***** PASSAGE TO READ *****

The dog was described by the majority opinion as a "pit bull," but the dissent points out that the animal was not the "American pit bull terrier" that is commonly characterized as an especially aggressive animal, but rather of a related but distinct breed. The dog, named "Rampage," had been a very aggressive watchdog, jumping and barking at persons coming near it when chained outside the apartment or inside the apartment when its master was gone. But it had been docile in its master's presence, and indeed the victim and his mother, neighbors in a nearby apartment, had visited the dog owner's apartment on a weekly basis during a one year period.
A jury awarded a $5 million verdict against apartment owner, including a substantial award for emotional distress injury to the child's mother. The trial court refused to instruct or admit evidence on defenses of contributory negligence or assumption of risk, which defenses were raised for the first time on the eve of the trial.
The majority notes that this is not a case of a landlord's responsbility with respect to common areas of an apartment complex, where the landlord has control. But the court concludes that the landlord did have control over the interior of the tenant's apartment to the extent that it had promulgated tenant's rules. One of these rules prohibited the keeping of pets. The landlord, of course, was aware that the tenant had a pet, and did not attempt to enforce the rule against her. The defense argued that even if the landlord had enforced the rule upon first learning of the dog's vicious tendencies, the processes for eviction based upon the violation of the rule would not yet have run, and the dog would still have been in the apartment. The court responded that this argument assumed that the tenant would not have responded to an instruction from the landlord to get rid of the dog, and that the landlord could not raise the argument that its efforts would not have availed when the landlord failed to do everything that it could.
The Court did not hold that a landlord's retention of some control over particular matters in the leased premises, standing alone, constituted a sufficient basis to impose such a duty upon the landlord. Instead, it emphasized a balancing test to determine whether a duty of reasonable care should be imposed in particular circumstances.
The usual rule with respect to dogs is that there is no liability where the dog has not yet attacked anyone and demonstrated vicious tendencies. The majority finds that evidence of the dog's aggressiveness was sufficient to supply evidence of vicious tendencies, even though it had never actually bitten anyone in the past. The apartment owner had received numerous reports of these tendencies, as its own workers had been unable to perform maintenance activities in the apartment because of the dog. The opinion is particularly noteworthy for its collection of data concerning the especially vicioius nature of pit bulls, which the dissenting opinion criticizes as an effort to make the keeping of pit pulls a "strict liability" act.

***** RECORDS FOR THE EXERCISE *****

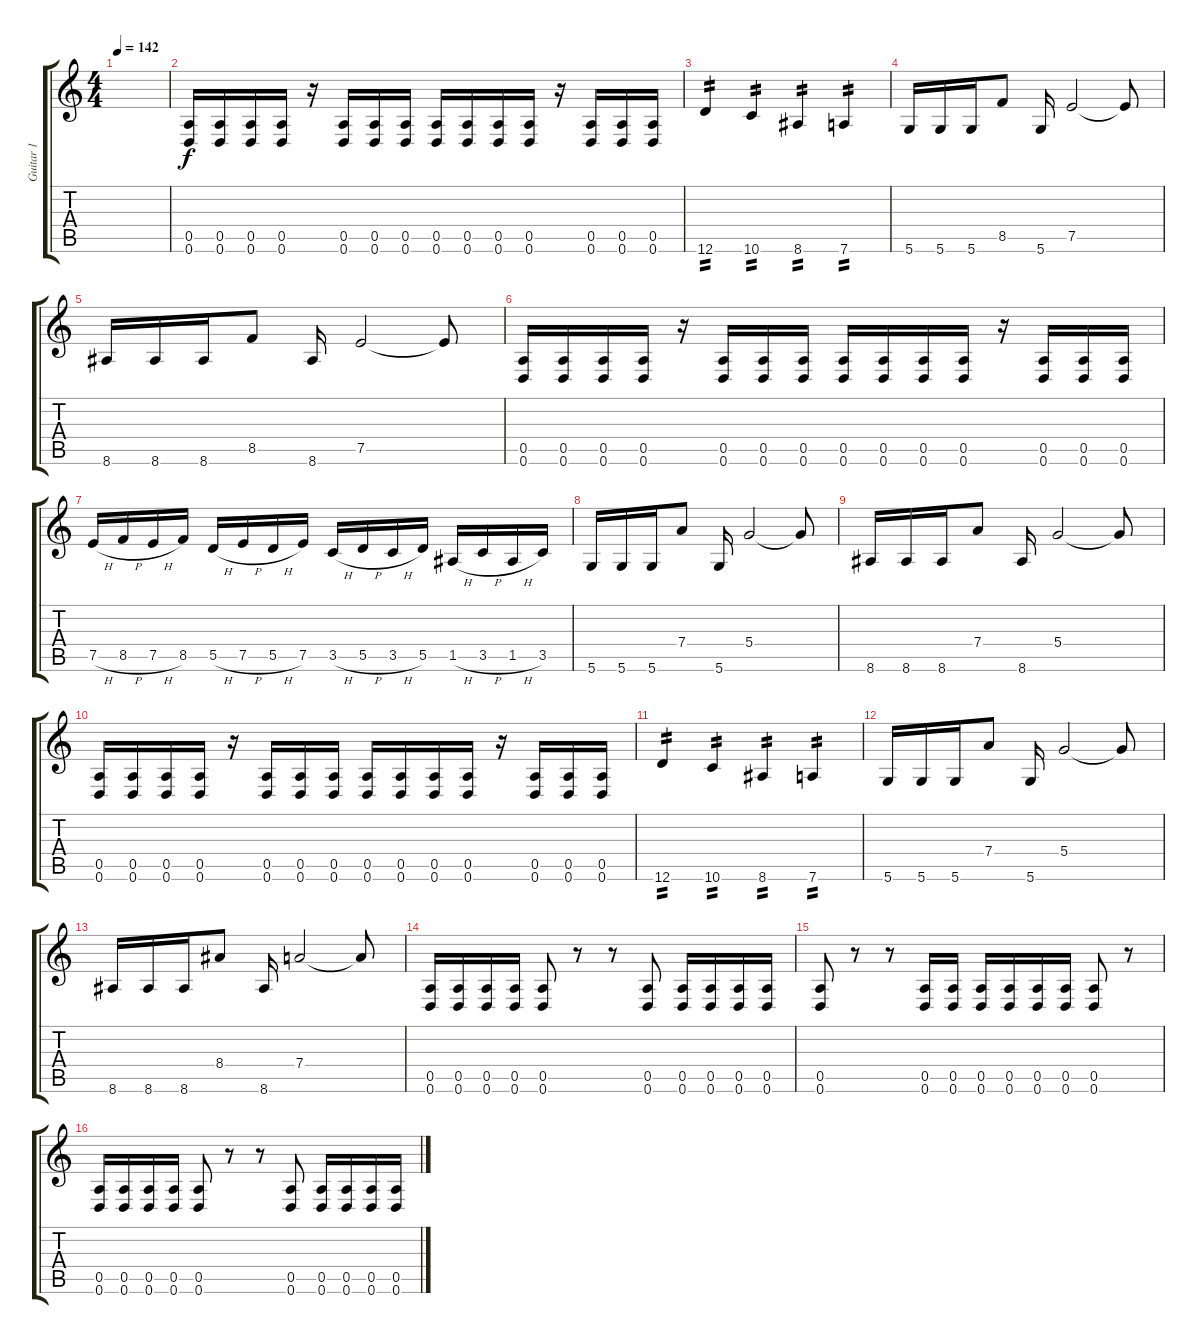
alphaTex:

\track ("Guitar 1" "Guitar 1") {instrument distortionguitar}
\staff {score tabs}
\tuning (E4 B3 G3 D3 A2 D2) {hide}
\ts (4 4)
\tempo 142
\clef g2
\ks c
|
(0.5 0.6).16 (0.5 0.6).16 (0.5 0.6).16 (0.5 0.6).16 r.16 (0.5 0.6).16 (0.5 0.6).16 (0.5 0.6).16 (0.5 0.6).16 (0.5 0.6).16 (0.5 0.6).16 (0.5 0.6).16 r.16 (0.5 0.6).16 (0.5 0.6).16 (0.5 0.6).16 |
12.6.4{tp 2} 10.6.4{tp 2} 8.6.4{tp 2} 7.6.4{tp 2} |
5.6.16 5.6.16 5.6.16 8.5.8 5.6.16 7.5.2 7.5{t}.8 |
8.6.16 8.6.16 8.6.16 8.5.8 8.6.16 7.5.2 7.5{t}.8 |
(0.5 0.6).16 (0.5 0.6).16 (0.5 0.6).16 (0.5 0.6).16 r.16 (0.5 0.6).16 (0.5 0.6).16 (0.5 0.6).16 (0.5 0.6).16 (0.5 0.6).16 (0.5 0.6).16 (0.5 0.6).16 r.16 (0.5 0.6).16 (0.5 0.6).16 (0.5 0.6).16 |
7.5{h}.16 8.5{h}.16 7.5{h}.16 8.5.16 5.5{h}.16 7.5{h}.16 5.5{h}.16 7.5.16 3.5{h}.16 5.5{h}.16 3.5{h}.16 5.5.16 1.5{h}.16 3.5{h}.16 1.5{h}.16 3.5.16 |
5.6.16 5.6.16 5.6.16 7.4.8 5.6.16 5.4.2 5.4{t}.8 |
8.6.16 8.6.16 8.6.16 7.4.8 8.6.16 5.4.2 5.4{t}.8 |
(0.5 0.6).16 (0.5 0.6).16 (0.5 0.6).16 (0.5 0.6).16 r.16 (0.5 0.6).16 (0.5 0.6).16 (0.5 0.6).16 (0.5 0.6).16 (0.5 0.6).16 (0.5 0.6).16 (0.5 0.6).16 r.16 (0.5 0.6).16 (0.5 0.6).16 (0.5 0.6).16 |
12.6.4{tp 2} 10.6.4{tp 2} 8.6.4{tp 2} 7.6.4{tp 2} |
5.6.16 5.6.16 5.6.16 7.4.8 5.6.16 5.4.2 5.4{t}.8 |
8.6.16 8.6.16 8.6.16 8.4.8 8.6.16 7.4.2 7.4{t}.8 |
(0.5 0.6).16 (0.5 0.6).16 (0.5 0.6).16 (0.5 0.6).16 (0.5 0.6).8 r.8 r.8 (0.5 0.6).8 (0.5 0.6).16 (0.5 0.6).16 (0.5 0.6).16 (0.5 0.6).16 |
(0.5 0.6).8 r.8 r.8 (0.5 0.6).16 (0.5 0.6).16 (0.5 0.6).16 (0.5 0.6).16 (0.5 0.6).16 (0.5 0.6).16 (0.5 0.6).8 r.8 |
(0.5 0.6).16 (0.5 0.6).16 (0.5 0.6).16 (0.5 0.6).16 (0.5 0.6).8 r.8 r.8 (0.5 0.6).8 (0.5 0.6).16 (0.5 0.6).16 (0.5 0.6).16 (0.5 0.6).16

*****
***** RECORDS FOR THE EXERCISE *****

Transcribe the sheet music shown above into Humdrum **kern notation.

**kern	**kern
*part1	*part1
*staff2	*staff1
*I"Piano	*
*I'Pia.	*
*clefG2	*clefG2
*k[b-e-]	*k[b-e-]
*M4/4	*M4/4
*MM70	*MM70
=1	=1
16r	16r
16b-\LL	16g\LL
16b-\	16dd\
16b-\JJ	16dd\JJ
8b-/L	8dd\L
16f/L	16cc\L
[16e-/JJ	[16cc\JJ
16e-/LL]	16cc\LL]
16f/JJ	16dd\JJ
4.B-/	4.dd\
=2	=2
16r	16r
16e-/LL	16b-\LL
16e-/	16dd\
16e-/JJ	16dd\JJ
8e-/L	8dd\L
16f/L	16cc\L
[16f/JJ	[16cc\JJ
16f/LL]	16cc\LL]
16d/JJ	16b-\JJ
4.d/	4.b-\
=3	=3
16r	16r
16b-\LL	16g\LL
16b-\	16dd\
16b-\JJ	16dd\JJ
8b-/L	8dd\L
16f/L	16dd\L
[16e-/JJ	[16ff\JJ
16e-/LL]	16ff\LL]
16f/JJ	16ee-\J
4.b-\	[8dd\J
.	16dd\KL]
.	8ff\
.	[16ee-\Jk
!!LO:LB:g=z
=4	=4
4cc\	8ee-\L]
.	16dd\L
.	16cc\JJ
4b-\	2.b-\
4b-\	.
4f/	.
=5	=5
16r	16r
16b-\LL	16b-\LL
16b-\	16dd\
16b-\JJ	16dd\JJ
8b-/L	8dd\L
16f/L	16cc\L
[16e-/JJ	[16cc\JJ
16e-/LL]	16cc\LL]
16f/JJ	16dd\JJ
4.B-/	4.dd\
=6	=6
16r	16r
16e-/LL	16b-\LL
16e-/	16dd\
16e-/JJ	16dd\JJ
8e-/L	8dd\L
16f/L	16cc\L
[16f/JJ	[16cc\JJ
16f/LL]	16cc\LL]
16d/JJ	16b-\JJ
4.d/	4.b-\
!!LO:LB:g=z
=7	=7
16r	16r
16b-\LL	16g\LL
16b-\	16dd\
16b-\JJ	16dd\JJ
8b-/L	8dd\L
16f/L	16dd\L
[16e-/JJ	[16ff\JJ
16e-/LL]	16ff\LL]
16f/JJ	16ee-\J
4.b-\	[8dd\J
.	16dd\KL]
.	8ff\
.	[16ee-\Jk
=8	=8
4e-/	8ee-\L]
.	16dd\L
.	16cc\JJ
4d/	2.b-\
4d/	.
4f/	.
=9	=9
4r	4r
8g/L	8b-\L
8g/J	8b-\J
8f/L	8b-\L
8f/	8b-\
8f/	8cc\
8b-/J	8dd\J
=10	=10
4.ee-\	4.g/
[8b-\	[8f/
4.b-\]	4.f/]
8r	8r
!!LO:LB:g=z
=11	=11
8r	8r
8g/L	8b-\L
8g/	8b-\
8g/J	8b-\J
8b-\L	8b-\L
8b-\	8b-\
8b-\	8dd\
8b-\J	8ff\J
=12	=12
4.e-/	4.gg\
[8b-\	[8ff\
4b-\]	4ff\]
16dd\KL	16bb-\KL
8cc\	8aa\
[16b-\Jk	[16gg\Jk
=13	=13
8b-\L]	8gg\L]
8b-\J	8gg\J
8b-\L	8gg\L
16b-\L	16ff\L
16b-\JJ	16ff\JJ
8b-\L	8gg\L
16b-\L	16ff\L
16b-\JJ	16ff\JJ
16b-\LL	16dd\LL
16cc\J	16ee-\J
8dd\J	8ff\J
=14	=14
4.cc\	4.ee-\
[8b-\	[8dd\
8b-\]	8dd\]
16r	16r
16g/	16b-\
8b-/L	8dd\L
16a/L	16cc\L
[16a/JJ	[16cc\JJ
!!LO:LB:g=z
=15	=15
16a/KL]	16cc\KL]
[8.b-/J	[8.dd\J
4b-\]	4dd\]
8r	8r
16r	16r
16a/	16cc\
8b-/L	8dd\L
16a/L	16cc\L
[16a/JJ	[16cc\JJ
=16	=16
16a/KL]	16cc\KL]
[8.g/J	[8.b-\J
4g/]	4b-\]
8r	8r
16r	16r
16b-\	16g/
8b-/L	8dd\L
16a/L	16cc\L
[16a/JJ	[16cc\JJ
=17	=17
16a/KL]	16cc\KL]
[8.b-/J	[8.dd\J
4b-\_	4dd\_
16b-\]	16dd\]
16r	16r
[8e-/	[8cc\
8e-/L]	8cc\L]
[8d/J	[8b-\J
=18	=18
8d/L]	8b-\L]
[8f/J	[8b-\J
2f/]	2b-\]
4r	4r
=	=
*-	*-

*****
***** RECORDS FOR THE EXERCISE *****

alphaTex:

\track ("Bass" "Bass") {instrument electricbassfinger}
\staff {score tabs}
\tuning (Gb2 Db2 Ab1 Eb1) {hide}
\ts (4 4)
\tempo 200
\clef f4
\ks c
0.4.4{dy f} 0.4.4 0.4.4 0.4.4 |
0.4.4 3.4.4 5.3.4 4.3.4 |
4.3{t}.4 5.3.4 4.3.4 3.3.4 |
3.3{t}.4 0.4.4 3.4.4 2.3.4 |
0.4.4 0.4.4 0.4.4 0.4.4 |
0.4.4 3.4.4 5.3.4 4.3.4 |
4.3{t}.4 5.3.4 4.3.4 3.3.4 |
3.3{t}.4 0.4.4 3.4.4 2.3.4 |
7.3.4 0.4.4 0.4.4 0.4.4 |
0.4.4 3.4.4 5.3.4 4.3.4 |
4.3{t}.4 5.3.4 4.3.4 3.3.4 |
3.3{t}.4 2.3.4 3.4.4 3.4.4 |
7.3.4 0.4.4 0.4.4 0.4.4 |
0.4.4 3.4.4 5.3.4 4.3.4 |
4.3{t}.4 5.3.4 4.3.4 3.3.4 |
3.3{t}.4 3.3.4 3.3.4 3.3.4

*****

◆ TASK 1: Find every line in the records that contains the string "track", treating uppercase and lowercase as different.
◆ TASK 2: Pick up the dog-bite case summary after its final sentence and continue it.
The records are unrelated to the dog-bite case summary.

◆ RIGHT ANSWER 1:
\track ("Guitar 1" "Guitar 1") {instrument distortionguitar}
\track ("Bass" "Bass") {instrument electricbassfinger}

◆ RIGHT ANSWER 2:
Note that the dissent also points out that the animal in question was not classically a pit bull to begin with. Further, the dissent notes that the alleged record of "viciousness" amounted to no more than watchdog like activity which is a common and even desired characteristic in dogs. The dissent commented generally: "[S]ympathy for the victim of a tragedy should not serve as a substitute for evidence of duty, culpability and proximate cause. The legal issue in this case is whether the landlord should have to pay over five million dollars solely because the landlord did not make a futile attempt to evict a tenant whose dog barked and growled at maintenance men trying to enter the dog's residence when its owner was not home."
Comment 1: The majority's discussion of pit bulls will be particularly useful (as the dissent laments) for persons anxious to make a case for restricting the use of such animals as domestic pets.
Comment 2: The dissent notes the abundant evidence of intervening causation (the negligence of the dog's owner in leaving the apartment while dog was playing with such a young child) and contributory negligence/assumption of risk on the part of the mother. Because the majority grounds much of its ruling here on the timing of the raising of these defenses and other issues of trial tactics, it is difficult to see any kind of clear precedent in the majority's rulings on these questions. Presumably in another case these kinds of considerations will play a bigger role.